In early fall, you got a reminder of how risky stocks can be. The market sank more than 7% from Sept. 18 to Oct. 15, on fears that the global economic recovery was losing steam. Stocks eventually rebounded, with the S&P 500 and Dow back to setting record highs by early November. Even so, spooked investors did what you’d expect: They pulled $17 billion from equity funds and ETFs from late September to late October, while seeking shelter from the storm in the market’s usual hiding spots.
This flight to safety, which comes on the heels of several similar bouts of anxiety in recent years, has driven up valuations on conservative fare. This includes dividend-paying equities and “low volatility” stocks—you know, boring but stable giants such as Clorox or 3M.
Over the past half-century, low-volatility stocks have traded at about a 25% discount to the broad market, according to the investment firm Research Affiliates. Yet today many of these shares sport higher price/earnings ratios than the S&P 500. The same goes for dividend-paying stocks.
Why is this important? It means the market’s safe havens don’t offer as much protection as you think. Here’s what defensive-minded investors need to know:
If You’ve Been Loading Up On Safe Havens, Stop
It’s easy to see why dividend and low-vol stocks have been popular. Both strategies have beaten the market in downturns—as was the case in this pullback (see chart)—as well as over the long run.
Alas, rising valuations change the calculus. For starters, there’s no guarantee defensive stocks will hold up better in the next slide. In the October 2007–March 2009 bear market, the iShares Dow Jones Select Dividend ETF plunged 61%, vs. 55% for the S&P 500, owing to the fund’s large stake in financial stocks that were pricey at the time. “The higher the valuation, the greater the risk of a steep drop in a bad market,” says Chris Brightman, chief investment officer of Research Affiliates.

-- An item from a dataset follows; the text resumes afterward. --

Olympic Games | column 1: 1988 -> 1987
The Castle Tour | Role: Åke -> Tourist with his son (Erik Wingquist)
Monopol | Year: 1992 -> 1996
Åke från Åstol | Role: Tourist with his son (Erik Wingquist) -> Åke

Meanwhile, there’s a simple reason why these stocks have traditionally beaten the market: “You’re really buying value investments, since they’re lower-priced stocks,” says Gregg Fisher, head of investment company Gerstein Fisher. Yet you can’t really make the case now that these shares are undervalued and therefore likely to outperform.
Focus on Real Value
If what you’re really seeking is the protection that low-priced stocks can sometimes provide, go with a traditional “value” fund that focuses on shares with cheaper-than-average P/E ratios.
Over the past 15 years, American Century Value has outpaced the S&P 500 by more than three percentage points annually. Yet in months when the market fell, the fund lost only around three-quarters as much, according to Morningstar. Prefer a passively managed option? Vanguard Value Index has also beaten the S&P over the past 15 years while falling less in down months.
And Don’t Forget Bonds
Say you held a 60% stock/40% bond portfolio in 2009 and haven’t reset that mix since. You’re now sitting on a 73/27 portfolio, as stocks have outpaced fixed income. If you’re in your thirties or forties you may not have to worry, as your lengthy time horizon warrants a big stake in equities.
If you’re older and your tolerance for risk has changed, then you may choose to dial back that stock allocation, perhaps even shifting more to high-quality bonds, says Vanguard senior analyst Chris Philips.
Aren’t bonds themselves frothy? Yes. And they grew more expensive in this pullback, as yields on 10-year Treasuries sank from an already low 2.63% to an even lower 2.09% before recovering. But here’s the thing: When bonds lose, they lose a lot less. The worst year for equities was a drop of 43%. For fixed income, it was only an 8% slide.
In fact, bonds made you money in the 2007–’09 bear. And isn’t that the ultimate defense—something that zigs when stocks zag?